Dipped Auto Works doing a body color match on the chrome grille

I essentially got my truck looking a lot sleeker without having to add on a sport/all-terrain package or getting upgraded wheels. Overall, this is what I ended up getting done so far:

  • Front chrome grille painted red quartz tintcoat (body color) around the edge and black on the inside – it now resembles the grille of the all-terrain trims. I personally think chrome only looks nice on black luxury vehicles and only as trim pieces and accents; I wasn’t a fan of the entire grille being chrome.
  • Side chrome trim pieces and rear chrome bumper painted red quartz tintcoat. Again, I think the shine of the chrome fits well with all-black luxury vehicles, but it seemed a little out-of-place on a deep red mid-size pick-up truck.
  • Wheels painted glossy black. I’m not a fan of sacrificing functionality for appearance, so I had no interest in actually upgrading my wheels from 17″ to something larger, as shrinking the amount of actual tire you have compromises ride quality. I also think having massive rims on a pick-up truck looks a bit silly. So, I stuck with my stock wheels, but just got them painted black.
  • Brake calipers painted red quartz tintcoat. This is something that the guys recommended, and they offered me a huge discount on it because the wheels on my truck would already be off anyway for painting, so it would be a lot easier to get it done. My wheels have relatively thick spokes so it’s not as easy to see the calipers compared to a sports car, but they’re still noticeable.
  • “Canyon,” “SLE,” and “V6” badges removed. Red quartz tintcoat is a premium color, so I see no reason to cover up more of it with random chrome pieces on the side and rear of the truck. I think that lack of chrome also makes the overall body of the vehicle look sleeker and cleaner.
  • 20% VLT ceramic tint on all side windows, clear ceramic coating on windshield. 20% is the legal limit in Nevada on the front windows for those with a medical exemption; there’s no limit for the darkness of rear windows, but I did 20% all-around because I already had privacy glass on the rear, so it ends up being far darker than 20%. I don’t want to sacrifice visibility out my front windshield, so I got a clear coating over it just for the ultraviolet and infrared protection.

I snapped some photos after I brought it back to our garage.
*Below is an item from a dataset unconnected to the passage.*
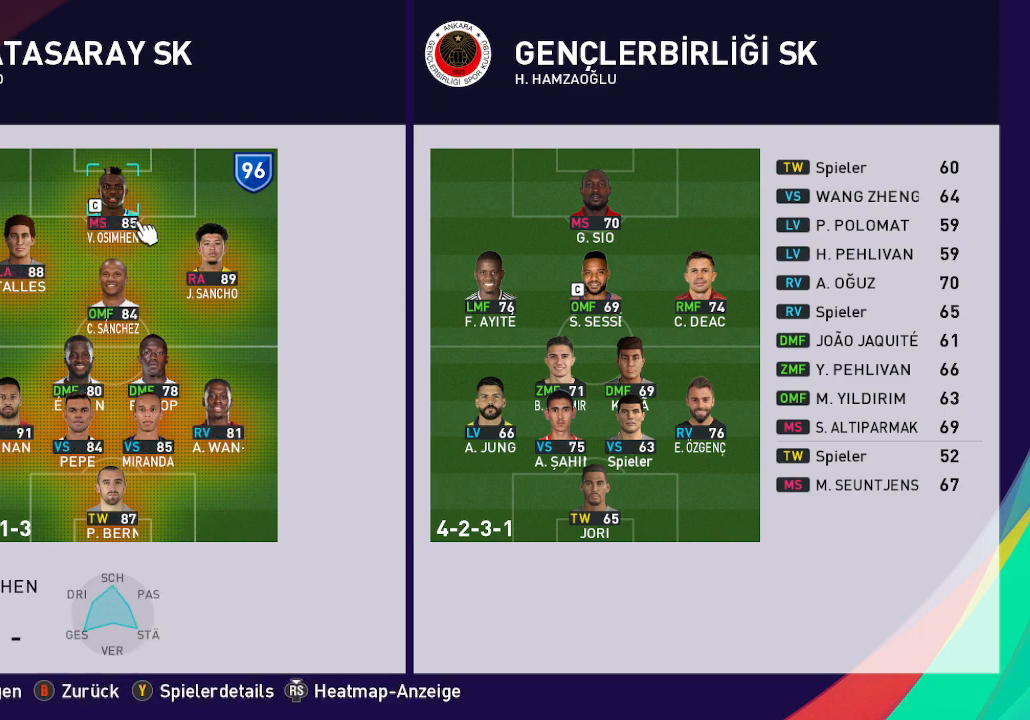
{"buttons": [], "left_stick": "center", "right_stick": "center", "events": []}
The first photo is a full-profile shot from the front, the second photo shows a close-up of the recolored grille (I couldn’t get a better angle because of the garage door), the third photo shows a close-up of the recolored wheels and calipers, and the fourth photo shows the truck from a rear angle.

After initial batch of modifications

Close-up of grille with color-matched border and black inside (originally chrome)

Close-up of painted black wheels and red quartz tintcoat brake calipers

View from rear-left after first batch of modifications

If you’re not too familiar with what the stock 2018 GMC Canyon SLE looks like, I have a dealership-provided photo in one of my previous blog posts, “I bought a truck.”

The modified tail lights is something that I did myself earlier – I bought a pair of Razer Auto glossy black tail light covers and applied them myself using the included adhesive.




I bought a truck

Ever since moving from Illinois to California, then to Nevada, I never owned my own car. I didn’t ever really need one, as in California, I just borrowed other people’s cars, and in Nevada, I lived in a place where everything was conveniently in walking distance. When I did need to go somewhere decently far away, renting a car for a day or using rideshare services was way cheaper than covering all the costs associated with actually having a car.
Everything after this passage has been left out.